Is your deepest joy to empower communities of color?

The bread of life will sustain you in that work.

Is your deepest longing to help children heal from trauma?

The bread of life will sustain you in that work.

Is your deepest hope to use music to create a space where others can feel God’s presence?

The bread of life will sustain you in that work.


The deepest passion I have found in myself is this:

That I can capture the spirit that comes over me as a camp counselor.

The spirit that makes it so that with anyone and everyone I meet –

But especially with children and teenagers –

I will be able, instantly,

To assume their extraordinariness.

To automatically see them as amazing, incredible, powerful,

And to love, encourage, and empower them to be their extraordinary selves in the world.
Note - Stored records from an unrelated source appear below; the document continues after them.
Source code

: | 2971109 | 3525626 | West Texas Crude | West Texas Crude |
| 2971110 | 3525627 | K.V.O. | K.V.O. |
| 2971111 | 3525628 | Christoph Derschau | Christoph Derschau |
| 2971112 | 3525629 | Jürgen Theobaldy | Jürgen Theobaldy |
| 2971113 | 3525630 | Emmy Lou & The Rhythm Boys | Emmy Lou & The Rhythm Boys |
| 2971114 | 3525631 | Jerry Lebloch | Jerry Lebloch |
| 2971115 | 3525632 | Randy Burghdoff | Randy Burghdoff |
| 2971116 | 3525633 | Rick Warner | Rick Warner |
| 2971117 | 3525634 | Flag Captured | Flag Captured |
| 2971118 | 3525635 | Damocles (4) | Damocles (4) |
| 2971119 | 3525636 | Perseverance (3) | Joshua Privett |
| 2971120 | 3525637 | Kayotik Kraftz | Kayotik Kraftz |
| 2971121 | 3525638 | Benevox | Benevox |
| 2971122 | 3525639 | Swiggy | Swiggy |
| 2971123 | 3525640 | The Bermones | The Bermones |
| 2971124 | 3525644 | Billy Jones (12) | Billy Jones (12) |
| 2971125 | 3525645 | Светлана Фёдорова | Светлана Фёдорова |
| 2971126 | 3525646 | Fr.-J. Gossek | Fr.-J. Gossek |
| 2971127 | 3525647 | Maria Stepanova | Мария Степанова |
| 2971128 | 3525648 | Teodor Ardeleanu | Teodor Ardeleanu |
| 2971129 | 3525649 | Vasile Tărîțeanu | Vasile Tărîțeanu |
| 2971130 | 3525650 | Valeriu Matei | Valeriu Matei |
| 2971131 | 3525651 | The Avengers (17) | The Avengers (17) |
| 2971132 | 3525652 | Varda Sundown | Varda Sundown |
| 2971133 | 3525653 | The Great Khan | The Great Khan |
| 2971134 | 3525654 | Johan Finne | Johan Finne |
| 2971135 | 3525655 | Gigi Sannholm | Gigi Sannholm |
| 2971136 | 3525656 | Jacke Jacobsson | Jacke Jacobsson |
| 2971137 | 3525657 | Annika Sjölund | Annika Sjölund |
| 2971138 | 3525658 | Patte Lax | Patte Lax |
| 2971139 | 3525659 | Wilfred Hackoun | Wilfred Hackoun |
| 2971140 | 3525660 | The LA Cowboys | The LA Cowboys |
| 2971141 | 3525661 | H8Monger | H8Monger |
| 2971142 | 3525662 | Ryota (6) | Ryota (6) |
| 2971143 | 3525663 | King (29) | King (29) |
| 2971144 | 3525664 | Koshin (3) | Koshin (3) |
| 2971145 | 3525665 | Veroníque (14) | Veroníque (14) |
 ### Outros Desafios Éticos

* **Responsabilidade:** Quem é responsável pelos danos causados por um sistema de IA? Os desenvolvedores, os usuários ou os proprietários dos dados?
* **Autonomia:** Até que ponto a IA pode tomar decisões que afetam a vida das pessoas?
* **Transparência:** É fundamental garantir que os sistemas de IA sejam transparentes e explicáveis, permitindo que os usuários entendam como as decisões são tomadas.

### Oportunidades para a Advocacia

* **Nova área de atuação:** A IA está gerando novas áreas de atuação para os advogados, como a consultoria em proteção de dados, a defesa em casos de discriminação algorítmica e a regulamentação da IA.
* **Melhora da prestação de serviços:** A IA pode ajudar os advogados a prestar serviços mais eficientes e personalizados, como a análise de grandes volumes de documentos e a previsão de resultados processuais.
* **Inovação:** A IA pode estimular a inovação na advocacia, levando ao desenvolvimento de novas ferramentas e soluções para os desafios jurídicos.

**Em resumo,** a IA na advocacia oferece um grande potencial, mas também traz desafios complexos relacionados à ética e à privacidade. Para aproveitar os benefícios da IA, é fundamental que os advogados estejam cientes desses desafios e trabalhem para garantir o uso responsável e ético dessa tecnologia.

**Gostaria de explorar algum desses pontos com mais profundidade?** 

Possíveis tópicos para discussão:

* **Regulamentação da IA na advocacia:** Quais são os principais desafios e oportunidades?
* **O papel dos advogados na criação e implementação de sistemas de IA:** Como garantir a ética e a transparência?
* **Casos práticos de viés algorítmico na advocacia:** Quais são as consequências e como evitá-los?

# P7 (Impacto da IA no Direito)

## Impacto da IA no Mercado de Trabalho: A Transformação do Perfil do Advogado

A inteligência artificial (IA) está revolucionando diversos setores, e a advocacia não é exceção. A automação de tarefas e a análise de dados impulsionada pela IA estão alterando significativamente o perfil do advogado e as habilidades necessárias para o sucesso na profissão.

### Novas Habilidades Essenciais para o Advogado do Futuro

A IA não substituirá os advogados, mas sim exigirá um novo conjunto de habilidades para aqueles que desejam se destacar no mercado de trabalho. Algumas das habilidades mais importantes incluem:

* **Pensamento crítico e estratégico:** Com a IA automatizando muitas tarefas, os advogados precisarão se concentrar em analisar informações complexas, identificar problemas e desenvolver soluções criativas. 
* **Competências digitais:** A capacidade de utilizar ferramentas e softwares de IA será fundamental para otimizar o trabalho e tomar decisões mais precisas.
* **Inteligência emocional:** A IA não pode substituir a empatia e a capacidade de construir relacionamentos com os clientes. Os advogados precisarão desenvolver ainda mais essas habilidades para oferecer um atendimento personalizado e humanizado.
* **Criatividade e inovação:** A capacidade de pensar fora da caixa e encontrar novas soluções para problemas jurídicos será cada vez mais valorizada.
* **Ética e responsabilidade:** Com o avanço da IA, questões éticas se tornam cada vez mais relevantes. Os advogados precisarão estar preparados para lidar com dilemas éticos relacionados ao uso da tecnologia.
To call out from my own genuine center

To their own,

And to find God within and between us.


My hope and prayer for all of us this morning,

Is that we can learn this lesson from the Bread of Life.


That we can find times and places and space in our

Over-fed and over-saturated and overwhelmed lives,

To look at the most ordinary things about our world,

About our life and community together,

And about ourselves.

And to see the extraordinary in them.


Because if we can make it a practice

To see the extraordinary in everyone we meet

And to name it,

To speak it into being,

And to be ever sustained in that work by the bread of life,

Then the Bread of Life

Will be not only what sustains us,

But what at the last enables us never to be hungry again.